After the main path is instructed to resume at 206, a cost of one trap per error propagated has incurred. Resulting errors will occur silently and with little or no adverse to performance of the remaining main path. The trapped error can be detected in the final result of the computation, which is also an error.
The process 200 can also be configured to trap other floating point conditions, and record them for future use. For example, the process can be configured to trap exceptional behaviors such as when an exponent is too large or too small to be included in the exponent field, such as overflow and underflow, respectively, as well as others. While these exceptional behaviors are not “errors” in the strictest sense, errors for the purposes of this disclosure in process 200 can include errors in the strictest sense as well as exceptional behaviors.
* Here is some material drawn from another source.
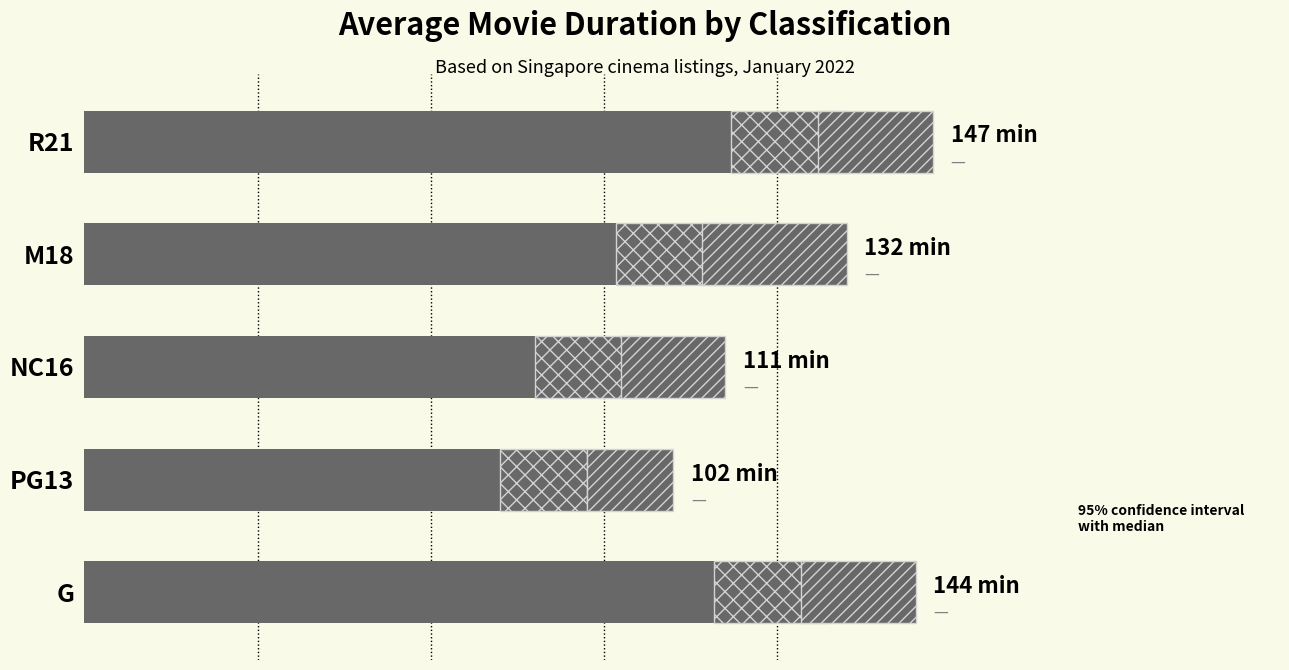

What is the minimum value shown in the chart?

102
A simplified example is illustrated using A=+Infinity; B=0; C=−Infinity; D=A*B; E=A+C; and F=D+E. The sub-computation D=A*B, or (+Infinity)*0, results in an invalid operation under the IEEE 754-2008 standard, which is trapped and a first NaN is created with a payload including the error information. The sub-computation E+A+C, or (+Infinity)+(−Infinity), also result in an invalid operation under the IEEE 754-2008 standard, which is also trapped and a second NaN is created with a payload including that error information. A sub-calculation such as F=D+E will silently propagate the first and second NaN as if no error has occurred.
It is contemplated that process 200 can be selectively applied to parallelized calculations. For example, if a calculation is expected to create an extremely large number of errors, dynamic checks may be more efficient than process 200. In such circumstances, for example, a library can temporarily disable the automatic handling of process 200 in favor of dynamic error checking.
In circumstance where control-flow decision is based on an invalid operation, the possibility exists for making an incorrect decision and subsuming the error. In such cases, process 200 can be configured to also trap this condition and create another special error value to be reconciled with the final return value of the computations. If the final value is computed based on the flawed control-flow decision, it is marked as an error and then propagated.
Although specific embodiments have been illustrated and described herein, it will be appreciated by those of ordinary skill in the art that a variety of alternate and/or equivalent implementations may be substituted for the specific embodiments shown and described without departing from the scope of the present invention. This application is intended to cover any adaptations or variations of the specific embodiments discussed herein. Therefore, it is intended that this invention be limited only by the claims and the equivalents thereof.